Task material: Begin

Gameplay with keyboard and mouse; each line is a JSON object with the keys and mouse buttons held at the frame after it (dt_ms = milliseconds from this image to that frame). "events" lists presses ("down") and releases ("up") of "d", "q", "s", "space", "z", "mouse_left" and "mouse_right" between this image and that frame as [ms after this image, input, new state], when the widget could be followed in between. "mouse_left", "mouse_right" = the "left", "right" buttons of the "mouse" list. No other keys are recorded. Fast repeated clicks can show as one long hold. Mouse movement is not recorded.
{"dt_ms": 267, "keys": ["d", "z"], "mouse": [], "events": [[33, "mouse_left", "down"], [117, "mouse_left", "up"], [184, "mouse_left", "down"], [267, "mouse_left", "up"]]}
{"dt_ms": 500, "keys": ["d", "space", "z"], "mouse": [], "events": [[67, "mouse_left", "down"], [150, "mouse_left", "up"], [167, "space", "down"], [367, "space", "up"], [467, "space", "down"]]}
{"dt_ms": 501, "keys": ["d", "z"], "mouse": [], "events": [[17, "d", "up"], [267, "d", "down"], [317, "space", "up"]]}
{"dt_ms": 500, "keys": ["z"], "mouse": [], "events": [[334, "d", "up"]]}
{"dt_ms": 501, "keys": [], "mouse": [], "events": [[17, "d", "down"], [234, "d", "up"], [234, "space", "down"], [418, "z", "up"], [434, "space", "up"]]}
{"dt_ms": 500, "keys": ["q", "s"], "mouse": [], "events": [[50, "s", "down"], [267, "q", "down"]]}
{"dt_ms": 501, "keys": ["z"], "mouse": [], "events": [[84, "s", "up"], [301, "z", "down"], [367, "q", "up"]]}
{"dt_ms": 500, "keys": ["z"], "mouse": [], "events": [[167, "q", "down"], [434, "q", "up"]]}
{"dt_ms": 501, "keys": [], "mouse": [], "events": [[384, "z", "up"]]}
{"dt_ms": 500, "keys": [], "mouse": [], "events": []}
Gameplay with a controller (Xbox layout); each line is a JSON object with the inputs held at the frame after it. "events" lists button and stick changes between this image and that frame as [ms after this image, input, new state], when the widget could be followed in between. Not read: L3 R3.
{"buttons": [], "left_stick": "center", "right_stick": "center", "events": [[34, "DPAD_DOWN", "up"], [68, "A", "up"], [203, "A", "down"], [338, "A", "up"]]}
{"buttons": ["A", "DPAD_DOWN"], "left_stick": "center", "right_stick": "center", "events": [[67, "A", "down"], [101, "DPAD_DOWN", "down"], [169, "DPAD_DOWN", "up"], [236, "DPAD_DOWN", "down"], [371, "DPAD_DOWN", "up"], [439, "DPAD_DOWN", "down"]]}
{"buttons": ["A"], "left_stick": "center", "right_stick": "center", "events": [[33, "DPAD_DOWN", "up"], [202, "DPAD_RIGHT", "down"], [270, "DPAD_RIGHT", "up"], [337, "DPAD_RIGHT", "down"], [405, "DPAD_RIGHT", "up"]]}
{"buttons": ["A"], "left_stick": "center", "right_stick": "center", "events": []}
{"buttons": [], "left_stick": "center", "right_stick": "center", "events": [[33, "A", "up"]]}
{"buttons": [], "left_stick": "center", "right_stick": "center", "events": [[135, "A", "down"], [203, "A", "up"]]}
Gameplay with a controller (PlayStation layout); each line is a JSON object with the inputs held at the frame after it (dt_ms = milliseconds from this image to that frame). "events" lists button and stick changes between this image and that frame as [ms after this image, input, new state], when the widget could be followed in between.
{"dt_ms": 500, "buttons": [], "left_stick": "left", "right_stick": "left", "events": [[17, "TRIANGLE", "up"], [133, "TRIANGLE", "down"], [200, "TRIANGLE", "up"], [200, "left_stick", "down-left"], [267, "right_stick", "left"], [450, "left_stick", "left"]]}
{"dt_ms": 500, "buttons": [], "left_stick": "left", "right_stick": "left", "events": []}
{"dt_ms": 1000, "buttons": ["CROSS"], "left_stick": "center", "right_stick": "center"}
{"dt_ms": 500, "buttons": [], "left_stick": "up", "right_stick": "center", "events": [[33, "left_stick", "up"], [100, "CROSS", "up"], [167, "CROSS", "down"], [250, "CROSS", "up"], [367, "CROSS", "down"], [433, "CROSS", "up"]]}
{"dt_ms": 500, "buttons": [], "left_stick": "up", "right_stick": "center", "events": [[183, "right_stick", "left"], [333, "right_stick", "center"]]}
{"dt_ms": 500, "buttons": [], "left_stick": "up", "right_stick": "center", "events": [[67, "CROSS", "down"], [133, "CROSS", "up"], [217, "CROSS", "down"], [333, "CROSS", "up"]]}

Task material: End

§ What is being asked: Please copy out each line of the data in which the word "inputs" occurs.

§ Solution below:
Gameplay with a controller (Xbox layout); each line is a JSON object with the inputs held at the frame after it. "events" lists button and stick changes between this image and that frame as [ms after this image, input, new state], when the widget could be followed in between. Not read: L3 R3.
Gameplay with a controller (PlayStation layout); each line is a JSON object with the inputs held at the frame after it (dt_ms = milliseconds from this image to that frame). "events" lists button and stick changes between this image and that frame as [ms after this image, input, new state], when the widget could be followed in between.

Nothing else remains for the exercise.